Acknowledgement of Patient Responsibility and EHR Disclosure

Patient Responsibility

I hereby acknowledge that I understand my benefits for services and materials, and that I am responsible for any balance on my account after my insurance has made payment.

Medical vs. Routine Examinations

I hereby acknowledge that if I am being seen for a medically-necessary reason (diabetes, macular degeneration, etc.) that my eye examination will be billed to my medical insurance. I understand that I am able to use my vision plan for any eyeglasses or contact lenses that I purchase from this office.

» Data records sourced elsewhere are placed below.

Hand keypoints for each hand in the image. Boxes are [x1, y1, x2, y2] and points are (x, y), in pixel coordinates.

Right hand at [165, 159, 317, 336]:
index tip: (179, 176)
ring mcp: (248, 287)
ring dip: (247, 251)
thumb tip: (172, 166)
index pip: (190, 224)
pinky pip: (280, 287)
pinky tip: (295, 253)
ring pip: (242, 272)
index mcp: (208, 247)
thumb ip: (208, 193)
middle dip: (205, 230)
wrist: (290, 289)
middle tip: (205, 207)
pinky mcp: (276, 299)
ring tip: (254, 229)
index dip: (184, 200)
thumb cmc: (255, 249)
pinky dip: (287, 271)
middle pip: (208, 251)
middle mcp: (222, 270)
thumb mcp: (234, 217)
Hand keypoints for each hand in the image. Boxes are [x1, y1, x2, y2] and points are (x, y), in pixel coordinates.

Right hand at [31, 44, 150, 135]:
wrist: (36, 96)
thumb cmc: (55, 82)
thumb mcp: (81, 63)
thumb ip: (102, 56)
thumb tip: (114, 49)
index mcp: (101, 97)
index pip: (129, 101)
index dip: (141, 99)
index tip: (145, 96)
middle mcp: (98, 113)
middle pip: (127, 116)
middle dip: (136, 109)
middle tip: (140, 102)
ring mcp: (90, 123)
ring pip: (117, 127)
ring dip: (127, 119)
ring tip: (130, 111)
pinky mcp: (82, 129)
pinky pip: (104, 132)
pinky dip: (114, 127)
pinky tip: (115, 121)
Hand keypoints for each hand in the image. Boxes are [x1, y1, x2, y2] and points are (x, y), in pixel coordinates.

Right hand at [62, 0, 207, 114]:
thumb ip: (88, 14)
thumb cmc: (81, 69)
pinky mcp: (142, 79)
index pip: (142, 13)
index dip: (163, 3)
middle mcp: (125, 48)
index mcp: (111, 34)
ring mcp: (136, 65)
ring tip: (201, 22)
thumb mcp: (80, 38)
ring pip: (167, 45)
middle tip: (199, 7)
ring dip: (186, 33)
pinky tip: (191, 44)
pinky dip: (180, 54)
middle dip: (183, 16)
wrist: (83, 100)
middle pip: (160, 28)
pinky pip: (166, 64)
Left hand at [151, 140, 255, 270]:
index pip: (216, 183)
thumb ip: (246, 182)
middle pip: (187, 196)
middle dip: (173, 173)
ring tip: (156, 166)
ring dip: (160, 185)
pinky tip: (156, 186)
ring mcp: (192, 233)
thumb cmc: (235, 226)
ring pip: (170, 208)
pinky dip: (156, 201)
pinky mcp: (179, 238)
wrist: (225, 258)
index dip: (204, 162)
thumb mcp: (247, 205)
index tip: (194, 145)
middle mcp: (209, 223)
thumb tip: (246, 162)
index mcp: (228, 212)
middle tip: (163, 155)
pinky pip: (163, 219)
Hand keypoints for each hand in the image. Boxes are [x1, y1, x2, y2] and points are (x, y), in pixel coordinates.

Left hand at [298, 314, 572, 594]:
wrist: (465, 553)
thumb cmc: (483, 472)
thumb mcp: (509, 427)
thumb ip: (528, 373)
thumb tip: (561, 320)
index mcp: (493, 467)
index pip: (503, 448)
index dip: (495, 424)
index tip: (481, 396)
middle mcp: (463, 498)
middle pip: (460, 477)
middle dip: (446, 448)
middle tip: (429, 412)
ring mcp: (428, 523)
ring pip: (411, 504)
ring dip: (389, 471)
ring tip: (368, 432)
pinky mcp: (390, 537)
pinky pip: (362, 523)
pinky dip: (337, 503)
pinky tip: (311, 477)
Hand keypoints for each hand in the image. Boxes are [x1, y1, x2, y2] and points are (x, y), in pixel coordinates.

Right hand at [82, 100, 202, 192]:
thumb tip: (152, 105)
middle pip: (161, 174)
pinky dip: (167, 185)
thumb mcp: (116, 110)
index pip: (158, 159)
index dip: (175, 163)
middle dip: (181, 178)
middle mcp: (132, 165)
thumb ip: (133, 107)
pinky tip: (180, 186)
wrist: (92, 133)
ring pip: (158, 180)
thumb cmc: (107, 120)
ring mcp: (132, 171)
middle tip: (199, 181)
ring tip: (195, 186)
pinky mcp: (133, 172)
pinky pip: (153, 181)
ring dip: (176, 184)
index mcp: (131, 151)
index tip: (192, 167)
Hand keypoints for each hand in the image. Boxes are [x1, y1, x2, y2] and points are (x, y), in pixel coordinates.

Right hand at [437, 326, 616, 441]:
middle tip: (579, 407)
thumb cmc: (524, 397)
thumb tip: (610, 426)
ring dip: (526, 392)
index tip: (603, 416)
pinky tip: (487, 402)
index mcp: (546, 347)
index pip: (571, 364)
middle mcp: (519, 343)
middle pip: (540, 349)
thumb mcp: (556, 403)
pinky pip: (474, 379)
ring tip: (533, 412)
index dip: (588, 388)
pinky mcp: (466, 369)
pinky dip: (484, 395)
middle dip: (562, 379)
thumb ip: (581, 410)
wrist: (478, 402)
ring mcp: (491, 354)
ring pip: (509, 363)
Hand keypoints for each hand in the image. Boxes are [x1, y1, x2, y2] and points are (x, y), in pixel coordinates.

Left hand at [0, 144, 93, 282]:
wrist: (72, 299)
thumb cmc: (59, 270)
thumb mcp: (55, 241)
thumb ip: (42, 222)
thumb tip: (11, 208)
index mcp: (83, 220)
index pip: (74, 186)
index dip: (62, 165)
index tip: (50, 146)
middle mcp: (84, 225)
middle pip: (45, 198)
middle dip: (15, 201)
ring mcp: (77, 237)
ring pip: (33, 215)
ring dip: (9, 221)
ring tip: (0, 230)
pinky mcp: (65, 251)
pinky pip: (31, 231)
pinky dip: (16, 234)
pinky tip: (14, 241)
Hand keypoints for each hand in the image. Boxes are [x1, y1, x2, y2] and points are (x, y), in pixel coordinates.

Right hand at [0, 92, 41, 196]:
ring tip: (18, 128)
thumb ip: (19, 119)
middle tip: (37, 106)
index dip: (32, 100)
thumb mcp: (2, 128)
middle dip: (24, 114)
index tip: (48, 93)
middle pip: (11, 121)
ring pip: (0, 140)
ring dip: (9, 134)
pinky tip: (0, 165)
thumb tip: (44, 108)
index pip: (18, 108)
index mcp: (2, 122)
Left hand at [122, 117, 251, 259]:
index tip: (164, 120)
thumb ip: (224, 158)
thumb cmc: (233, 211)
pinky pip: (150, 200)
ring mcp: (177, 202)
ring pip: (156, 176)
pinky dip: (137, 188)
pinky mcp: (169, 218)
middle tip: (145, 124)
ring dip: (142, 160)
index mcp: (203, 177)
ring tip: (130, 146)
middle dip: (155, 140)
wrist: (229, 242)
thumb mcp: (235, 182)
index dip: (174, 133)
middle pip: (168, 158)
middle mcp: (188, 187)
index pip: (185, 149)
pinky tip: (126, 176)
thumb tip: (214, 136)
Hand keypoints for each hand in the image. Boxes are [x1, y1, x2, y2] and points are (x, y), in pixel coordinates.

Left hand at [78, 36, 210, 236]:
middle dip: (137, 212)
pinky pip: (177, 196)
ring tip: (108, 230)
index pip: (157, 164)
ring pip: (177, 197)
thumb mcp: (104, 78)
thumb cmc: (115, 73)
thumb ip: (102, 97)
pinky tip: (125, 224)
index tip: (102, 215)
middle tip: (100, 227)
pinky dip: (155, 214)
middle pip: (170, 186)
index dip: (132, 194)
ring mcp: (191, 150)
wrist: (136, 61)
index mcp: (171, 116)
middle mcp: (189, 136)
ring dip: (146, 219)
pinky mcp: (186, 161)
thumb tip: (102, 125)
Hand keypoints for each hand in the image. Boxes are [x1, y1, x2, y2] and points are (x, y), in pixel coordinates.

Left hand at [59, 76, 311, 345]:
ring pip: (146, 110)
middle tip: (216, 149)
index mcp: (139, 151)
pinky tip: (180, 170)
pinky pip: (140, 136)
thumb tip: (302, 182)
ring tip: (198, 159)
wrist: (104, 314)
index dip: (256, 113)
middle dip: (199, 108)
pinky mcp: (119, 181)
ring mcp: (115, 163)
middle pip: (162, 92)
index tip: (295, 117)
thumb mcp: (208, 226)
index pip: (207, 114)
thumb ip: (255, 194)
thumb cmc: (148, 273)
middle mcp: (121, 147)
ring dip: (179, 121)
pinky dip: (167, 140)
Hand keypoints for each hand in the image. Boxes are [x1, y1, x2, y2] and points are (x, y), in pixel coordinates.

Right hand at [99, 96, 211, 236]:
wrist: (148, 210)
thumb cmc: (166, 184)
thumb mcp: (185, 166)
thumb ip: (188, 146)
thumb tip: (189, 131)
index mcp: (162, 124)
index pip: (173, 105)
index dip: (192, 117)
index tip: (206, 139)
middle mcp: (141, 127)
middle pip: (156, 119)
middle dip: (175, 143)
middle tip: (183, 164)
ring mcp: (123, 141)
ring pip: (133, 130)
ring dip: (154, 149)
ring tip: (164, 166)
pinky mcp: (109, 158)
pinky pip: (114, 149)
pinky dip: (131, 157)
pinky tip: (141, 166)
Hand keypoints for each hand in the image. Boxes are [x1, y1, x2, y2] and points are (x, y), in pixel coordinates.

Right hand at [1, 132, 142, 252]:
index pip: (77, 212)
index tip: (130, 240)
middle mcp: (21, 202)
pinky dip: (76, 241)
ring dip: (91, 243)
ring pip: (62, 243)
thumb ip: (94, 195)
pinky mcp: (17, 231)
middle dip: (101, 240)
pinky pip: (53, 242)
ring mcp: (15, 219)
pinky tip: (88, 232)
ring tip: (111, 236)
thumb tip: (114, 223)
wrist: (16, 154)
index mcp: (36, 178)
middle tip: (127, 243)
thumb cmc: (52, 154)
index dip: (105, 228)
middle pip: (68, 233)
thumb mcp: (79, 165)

Deductibles and Co-Payments

I understand that I will be responsible for any deductibles that I have not yet met on my medical insurance. In addition, I understand that all co-payments are due at the time of service, and patients cannot be billed for co-payments.

Collections

I hereby acknowledge that any remaining balance is to be paid upon receipt of the first statement. In addition, I understand that if I do not make attempts to contact Miller Optometry, Inc. to setup payment arrangements on a delinquent balance that my account may be discussed and turned over to a collection agency.

Electronic Health Records Disclosure

Miller Optometry, Inc. is proud to be utilizing Electronic Health Records in our office. This change allows for a higher quality of care to be provided to our patients. However, due to federal insurance regulations, every medical professional using Electronic Health Records is required to record their patient’s height and weight (self-provided) and blood pressure (may be taken in-office).

Agree with everything you see?

By signing in the box below, you hereby acknowledge that I am aware of the patient / financial responsibilities for Miller Optometry, Inc. You understand that you are able to request a copy of this policy, or discuss any questions you may have regarding the privacy notice with your provider.